* [Problemas]
• A. No trecho sobre o livro Recordel, de que material era o papel que Feitosa tirou do envelope?
• B. No trecho sobre o livro Recordel, troque "caatinga" por "serra" e reescreva a parte que começa em "Estava no escritório" e segue até "cantar do galo.".
• C. Por favor, escreva a continuação do trecho sobre o livro Recordel a partir da última frase apresentada.

+++ Texto de origem

Estava no escritório de Soares
Feitosa quando o correio chegou com o livro Recordel de
Virgílio Maia. Vi Feitosa abrindo o envelope e
retirando estranho papel
de couro de bode, leu para mim o pedido de prefácio. Em seguida
passou os dedos curtos por sobre a textura do couro e abriu a esmo
o livro de Virgílio:
O dia vai começando
e diante d’Ele me calo.
No seio da escuridão
se escuta assim um abalo:
toda a caatinga estremece,
pois mais parece uma prece
o primo cantar do galo.
"Tem-se que ter sorte ao abrir um
livro - disseram-me".
O livro ficou por alguns dias no
escritório, mas logo desapareceu. Passado um mês - mais ou menos,
Recordel retornou sob a forma de Estudos & Catálogos -
Mãos, contendo quase tudo que, durante o tempo em que
trabalhei no escritório, comentamos (eu, Feitosa e o advogado
Rogério Lima): o júbilo, a matança do porco, as mãos, a festa, o
cururu, a poesia, a festa, o retorno do filho pródigo, a festa.

++++++
+++ Dados

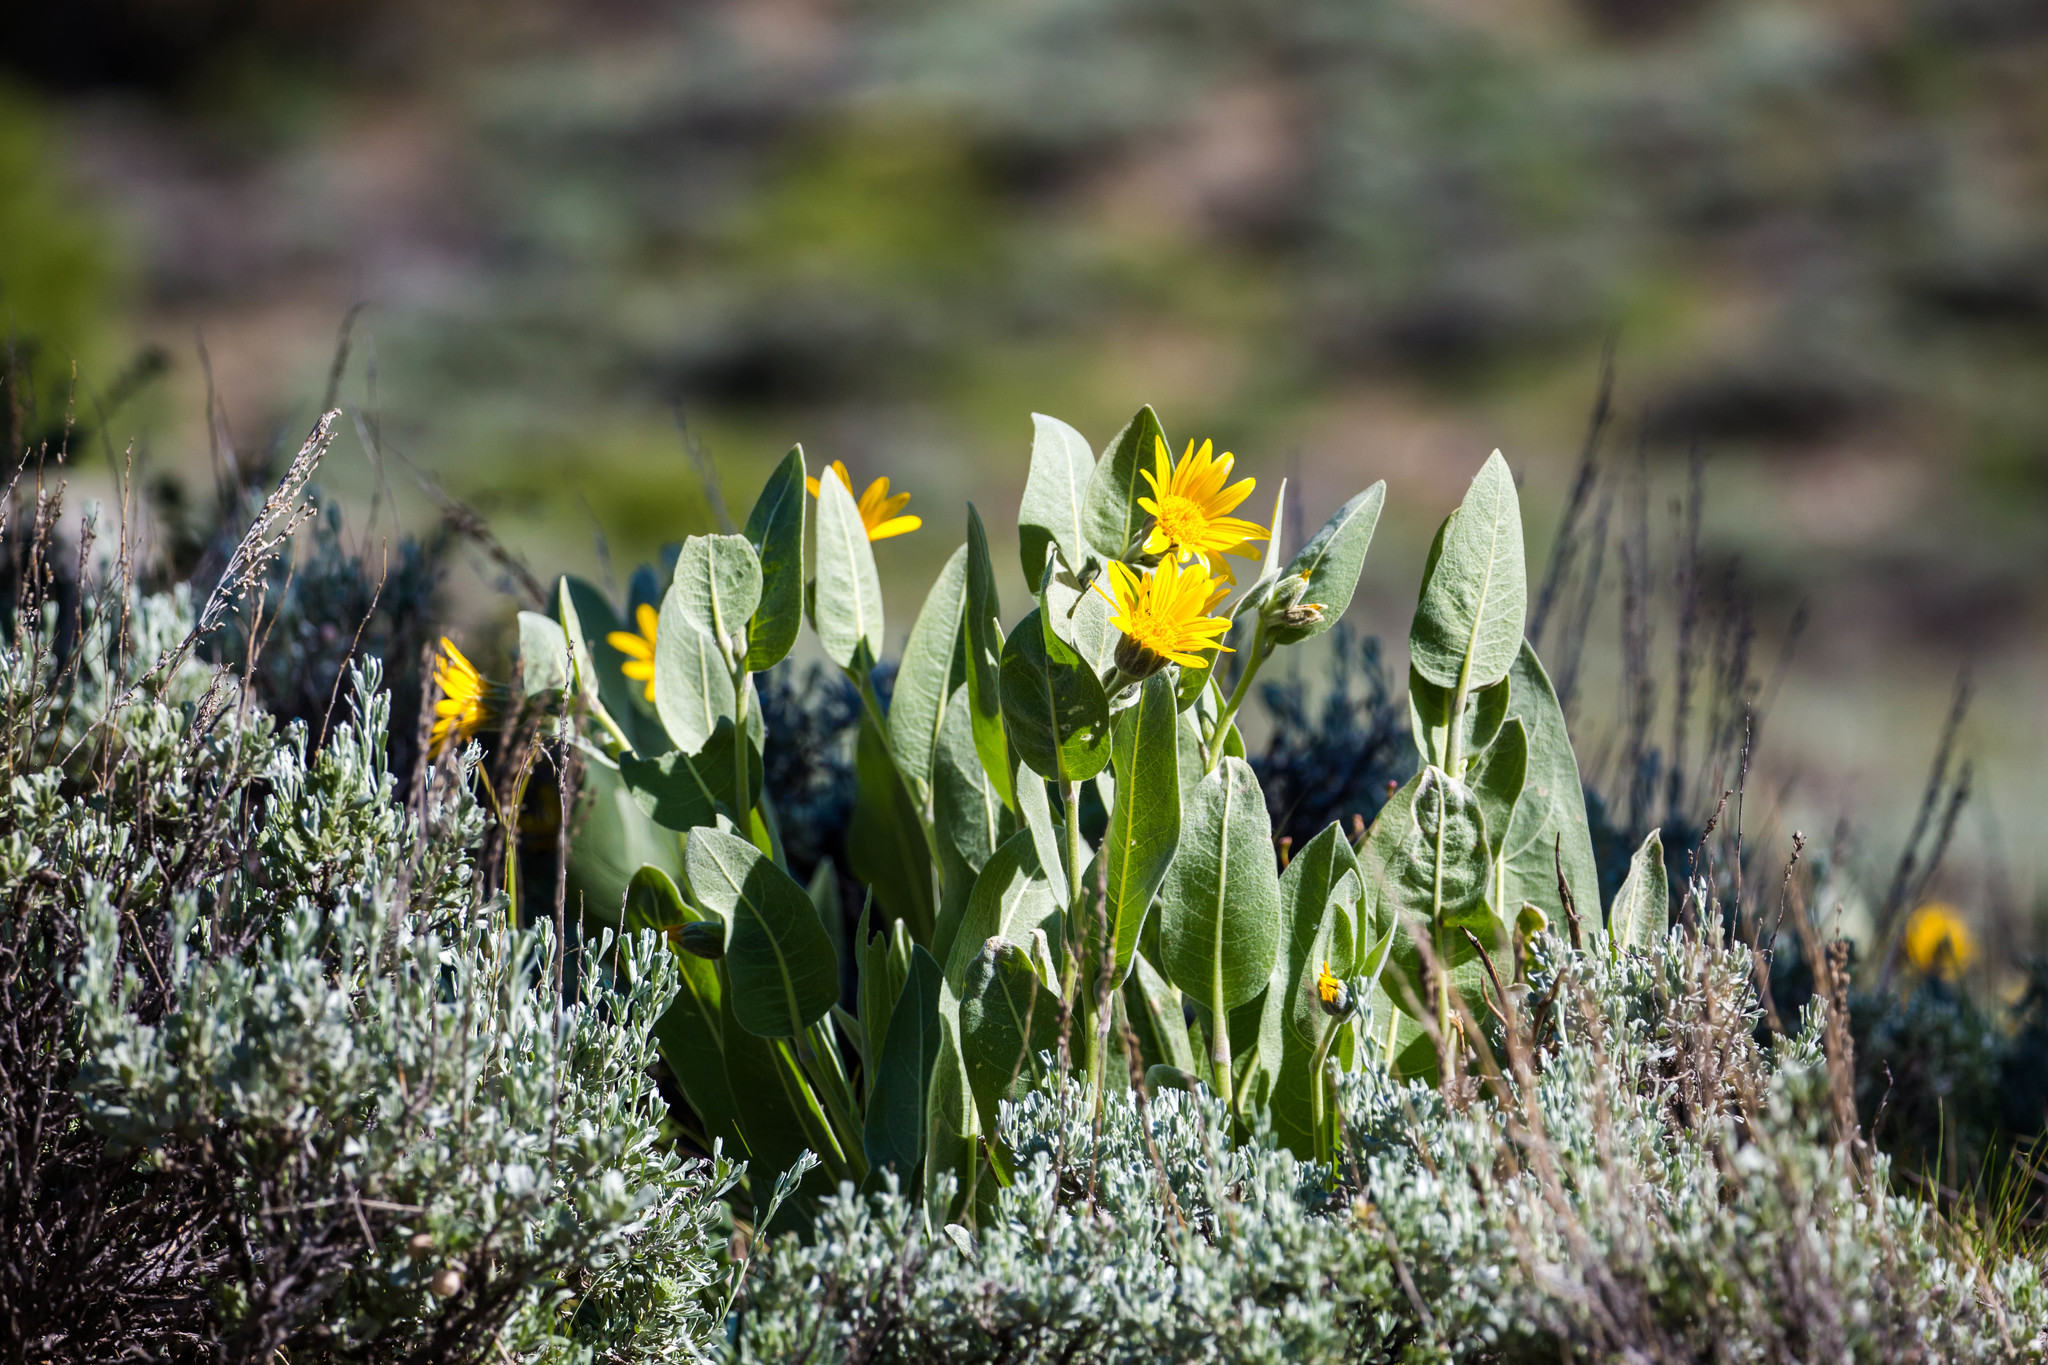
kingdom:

++++++

* [Respostas às tarefas]
• A. De couro de bode.

• B.
Estava no escritório de Soares
Feitosa quando o correio chegou com o livro Recordel de
Virgílio Maia. Vi Feitosa abrindo o envelope e
retirando estranho papel
de couro de bode, leu para mim o pedido de prefácio. Em seguida
passou os dedos curtos por sobre a textura do couro e abriu a esmo
o livro de Virgílio:
O dia vai começando
e diante d’Ele me calo.
No seio da escuridão
se escuta assim um abalo:
toda a serra estremece,
pois mais parece uma prece
o primo cantar do galo.

• C.
A minha primeira impressão foi de
achar que tudo pode e deve ser escrito, pois o texto de SF,
pensando bem, não passa de uma lista, mas disposta de uma forma
tal que o leitor não deixa de revisitar o seu catálogo pessoal,
suas recordações, seus estudos. Logo, tudo pode ser escrito,
desde quê...
Fui o primeiro (acredito) a ler o
texto em voz alta, iniciando, naquele instante, o debate vivo que
se pode ver no livro-prefácio Estudos & Catálogos - Mãos,
primeiro rebento das Edições Cururu, que se ganha, de
repente, pelo correio ou pela Internet.
Com o circuito de comentários e com
a distribuição artesanal, Feitosa conseguiu resolver o problema do
livro de Virgílio: o de ser apenas um. Com o prefácio, Recordel
tornou-se duplo; com os comentários, triplo; com o Jornal de
Poesia, sem margens.
Só a Arte, Sr. Leitor, só a Arte!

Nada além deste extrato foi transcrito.